Kolkata, December 12, 2025 — For decades, Mother Teresa of Calcutta has been canonized in public memory as the “Saint of the Gutters”—a figure of pure compassion beyond reproach. Teona Strugar Mitevska’s new film Mother, which premiered at the Venice International Film Festival opening the Orizzonti section, shatters that image with unsettling force.

Instead of a haloed saint, Mitevska presents Teresa as a relentless, ambitious woman locked in a bruising battle with Catholic Church bureaucracy during a critical week in 1948 when she awaited Vatican approval to establish the Missionaries of Charity in Calcutta.

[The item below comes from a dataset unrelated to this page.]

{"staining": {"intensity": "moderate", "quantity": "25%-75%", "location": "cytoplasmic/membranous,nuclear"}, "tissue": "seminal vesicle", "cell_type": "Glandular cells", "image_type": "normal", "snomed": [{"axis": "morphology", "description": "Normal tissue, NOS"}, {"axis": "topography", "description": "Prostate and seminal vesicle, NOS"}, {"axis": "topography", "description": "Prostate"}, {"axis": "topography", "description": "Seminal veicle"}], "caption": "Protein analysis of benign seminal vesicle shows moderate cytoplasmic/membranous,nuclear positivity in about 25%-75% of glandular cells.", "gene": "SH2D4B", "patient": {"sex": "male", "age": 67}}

Teona Strugar Mitevska’s film Mother premiered at the Venice International Film Festival on August 27, opening the prestigious Orizzonti (Horizons) section. The festival itself ran from August 27 to September 6, and Mother was positioned as one of its headline screenings. This marked the world premiere of the film, with Noomi Rapace portraying Mother Teresa.

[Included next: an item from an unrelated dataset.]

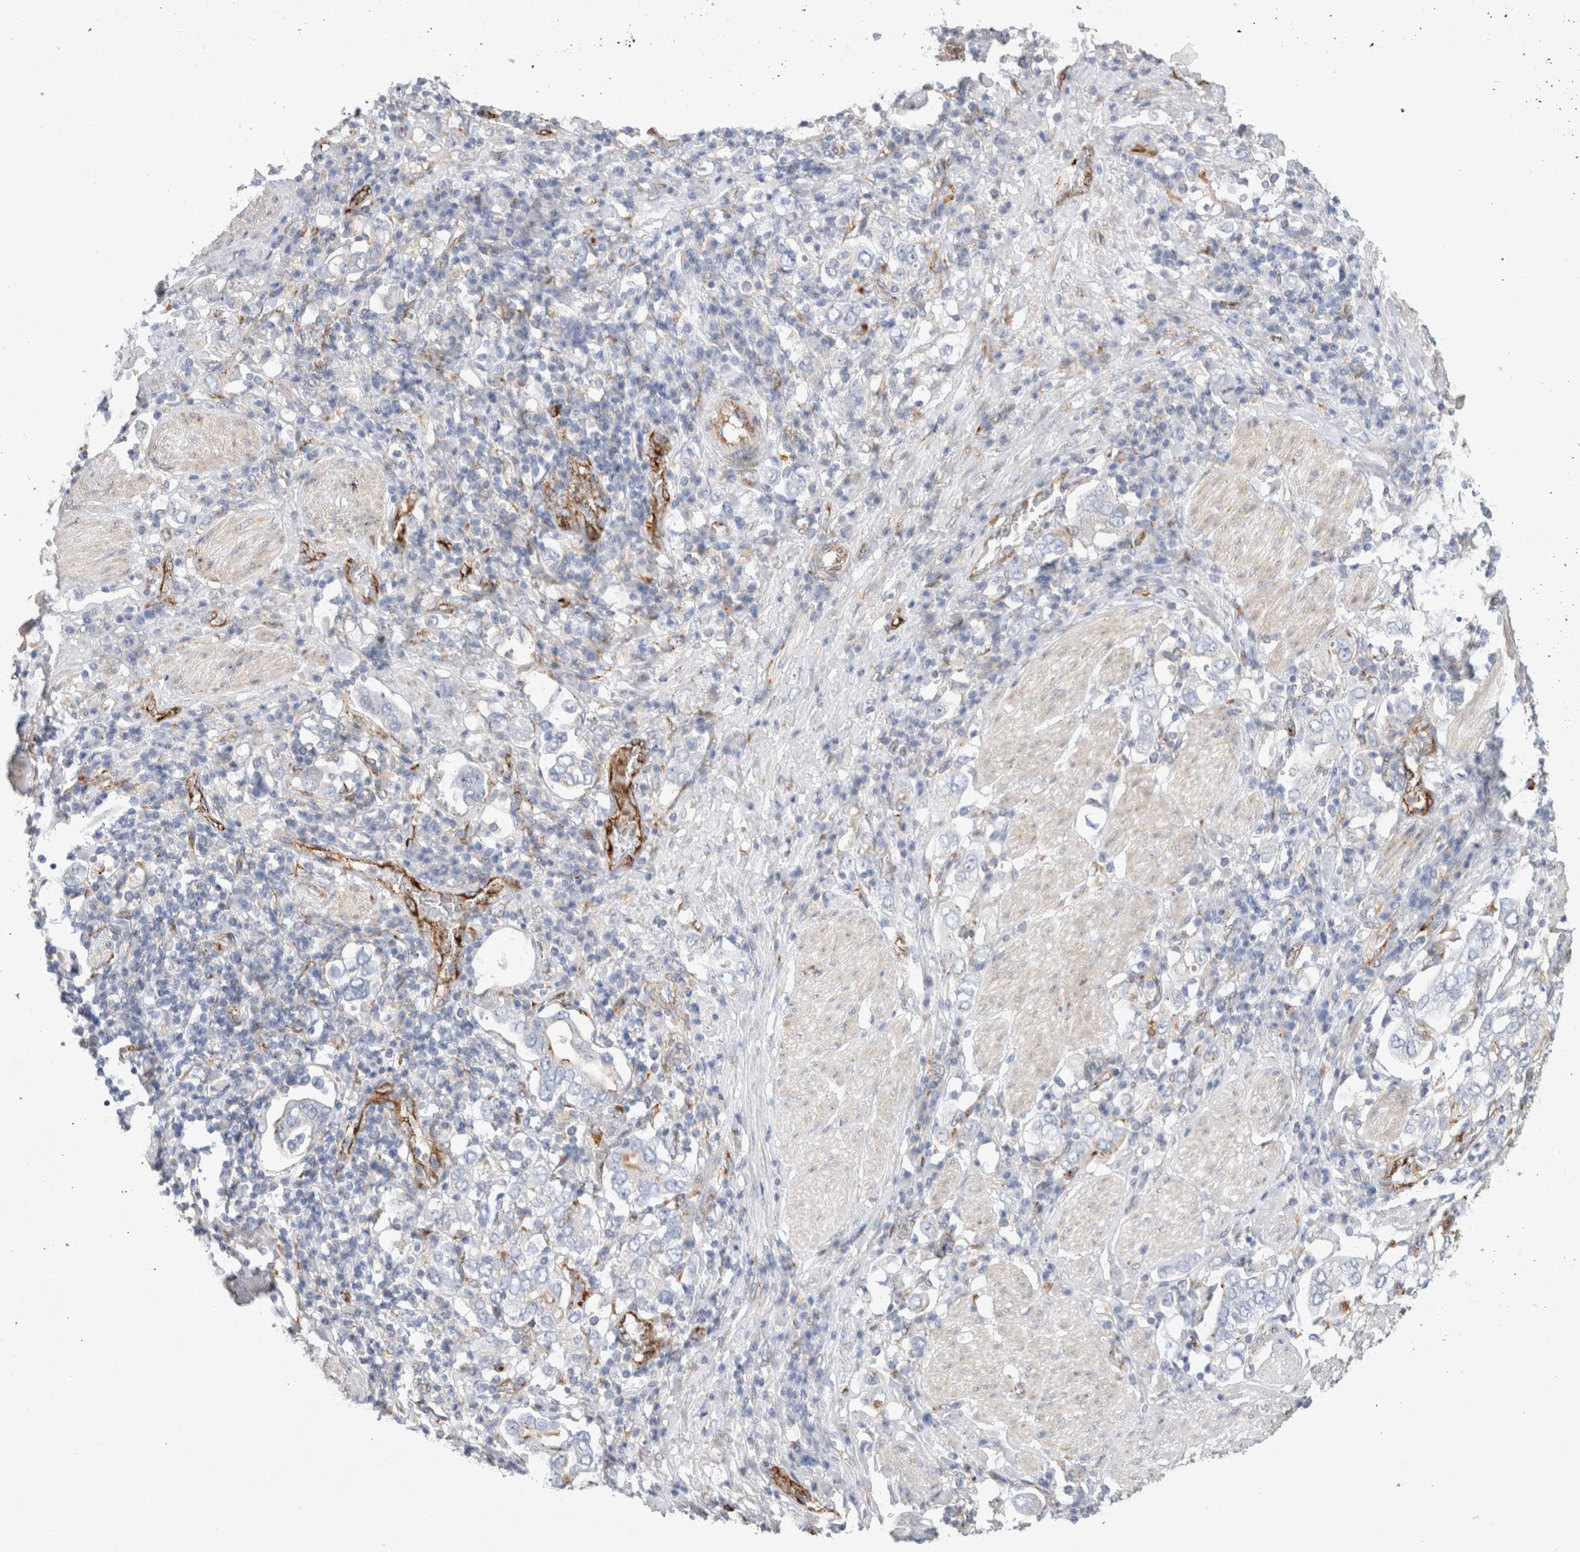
{"staining": {"intensity": "moderate", "quantity": "<25%", "location": "cytoplasmic/membranous"}, "tissue": "stomach cancer", "cell_type": "Tumor cells", "image_type": "cancer", "snomed": [{"axis": "morphology", "description": "Adenocarcinoma, NOS"}, {"axis": "topography", "description": "Stomach, upper"}], "caption": "Stomach cancer (adenocarcinoma) tissue shows moderate cytoplasmic/membranous staining in approximately <25% of tumor cells, visualized by immunohistochemistry.", "gene": "CNPY4", "patient": {"sex": "male", "age": 62}}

The choice to open the Orizzonti section underscored the film’s bold, unconventional approach—what critics have called an “anti-biopic”—and highlighted Mitevska’s connection to Mother Teresa’s birthplace in Skopje, North Macedonia.

This is not the Teresa of prayer cards and hagiographies. Noomi Rapace’s portrayal strips away sanctity to reveal a figure driven by iron will, strategic calculation, and an almost corporate determination to establish her mission. Mitevska’s “anti-biopic” dares to suggest that Teresa’s rise was not simply divine providence but also the result of sheer human ambition and ‘political’ maneuvering. In doing so, the film unsettles believers and admirers alike, forcing audiences to confront the uncomfortable possibility that sainthood is forged as much in struggle and stubbornness as in sanctity.

The critical week in 1948 becomes the dramatic fulcrum of the film. Teresa had already left the Loreto convent but had not yet received formal permission to begin her new congregation. The film captures her inner turmoil and outward defiance—balancing obedience to ecclesiastical authority with an unshakable conviction that her mission lay among the poorest of the poor. Mitevska refuses to portray this waiting period as passive; instead, it is depicted as a crucible of ambition, where Teresa wrestles with doubt, church bureaucracy, and cultural dislocation to secure the future of her calling.

The reception of the film has been sharply divided. Admirers of Mitevska’s boldness hail the film as a necessary corrective to decades of hagiographic portrayals, while detractors accuse it of reducing Teresa to a caricature of ambition. The punk-rock aesthetic, frenetic pacing, and spiky dialogue amplify the sense of confrontation, but at times risk overwhelming the subtler dimensions of her spirituality. Yet, even in its excess, Mother succeeds in sparking debate—reminding audiences that Teresa was not merely a saintly figure but also a strategist, organizer, and visionary who reshaped the landscape of service to the poor.

(C. M. Paul is a former member of the Central Board of Film Certification, Ministry of Information and Broadcasting, Government of India.)